LOST CITY, Okla. - The kindergarten teacher speaks to her class in Cherokee, telling the children to pull out their mats for nap time. Using their Cherokee names, she instructs "Yo-na," or Bear, to place his mat away from "A-wi," or Deer. Soft Cherokee music lulls them to sleep.
These youngsters' parents were mocked for speaking Cherokee. Their grandparents were punished. But Cherokee is the only language these children will speak in their public school classroom.
By immersing the youngsters in the language of their ancestors, tribal leaders are hoping to save one of the many endangered American Indian tongues.
It is a modest start, consisting of just 10 kindergarteners in a single classroom at the Lost City School, 50 miles east of Tulsa. But their Cherokee language instruction will continue throughout their school years.

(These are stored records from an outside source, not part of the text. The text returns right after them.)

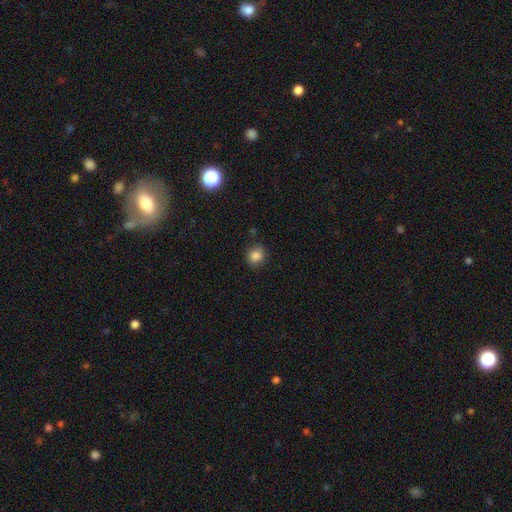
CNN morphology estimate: This is clearly a smooth galaxy (83%). How rounded: likely round (79%). Merging: likely none (79%).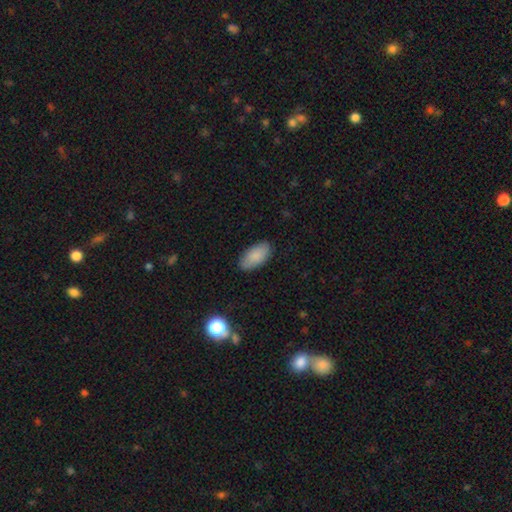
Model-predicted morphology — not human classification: Q: Smooth or featured?
A: smooth (86%); runner-up: featured or disk (7%)
Q: How rounded?
A: in between (94%); runner-up: cigar-shaped (4%)
Q: Merging?
A: none (86%); runner-up: minor disturbance (10%)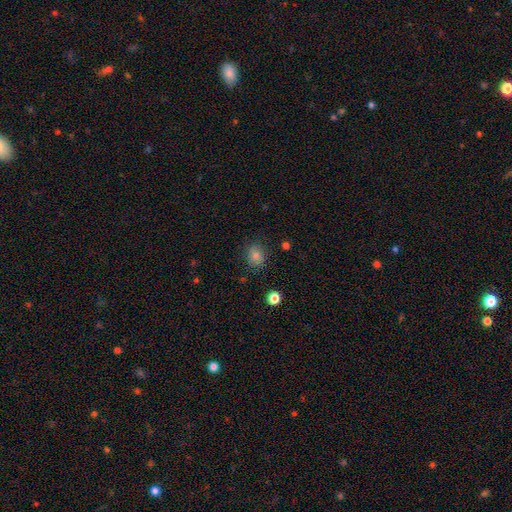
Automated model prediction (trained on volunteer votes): Smooth or featured: smooth — 79% (star or artifact — 14%)
How rounded: round — 65% (in between — 34%)
Merging: none — 85% (minor disturbance — 10%)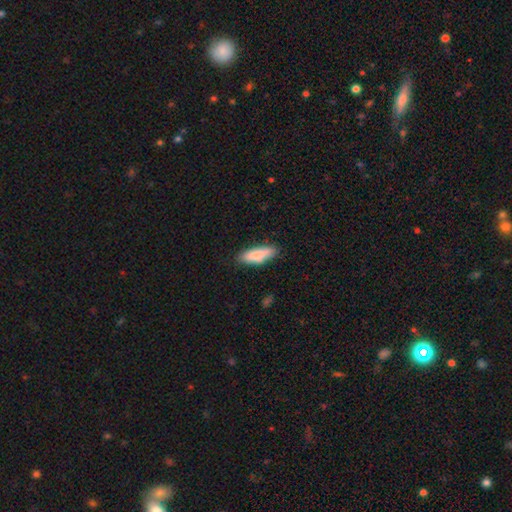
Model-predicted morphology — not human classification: A smooth galaxy with no disk features (80%) that is cigar-shaped (50%).

Vote fractions:
- Smooth or featured? smooth: 80% / featured or disk: 14% / star or artifact: 6%
- How rounded? cigar-shaped: 50% / in between: 48% / round: 2%
- Merging? none: 79% / minor disturbance: 16% / major disturbance: 3% / merger: 3%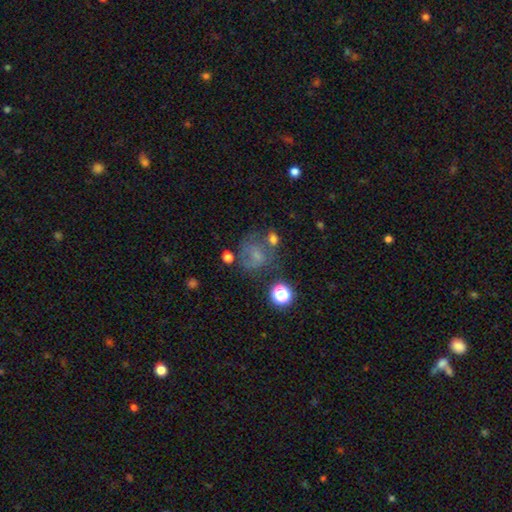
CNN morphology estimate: A smooth galaxy with no disk features (47%).

Vote fractions:
- Smooth or featured? smooth: 47% / featured or disk: 32% / star or artifact: 21%
- Merging? none: 47% / minor disturbance: 21% / major disturbance: 20% / merger: 13%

"The language is going to be gone if we don't do something, and the best people to learn are kids in the developmental stage of kindergarten," said Annette Millard, a non-Cherokee who is superintendent of the Lost City School, with about 100 students, two-thirds of them from the tribe.
Around the country, other Indian languages are disappearing. The native speakers are dying off, and the language cannot compete against English, which is pervasive through television and other forms of pop culture.
In Oklahoma, fewer than 8,000 of the 100,000 Cherokees can speak the language fluently, and most of those who can are older than 45.
In Lost City, Millard offered a classroom - and started learning the language along with her staff - after hearing a plea from the chief. The Cherokee Nation is paying the salaries of the teacher and an assistant.
The school has a weekly "Rise and Shine" assembly where all grades begin with the greeting "o-si-yo" and discuss the word for the week. One recent week, the word was truthfulness, or "du-yu-go-dv."
Millard calls students by their Cherokee names and encourages them by saying "o-sta" - "good" - with a smile. Her office is adorned with Cherokee words and pronunciations posted on objects like the telephone and her chair.
After school, Lane Smith, or "A-wi," told his mother in Cherokee he was going outside to play. She was not quite sure what he said, but she is starting to relearn the language she knew at age 5.
"My family has asked Lane what he has learned today and they are learning right along with him," Kristal Smith said.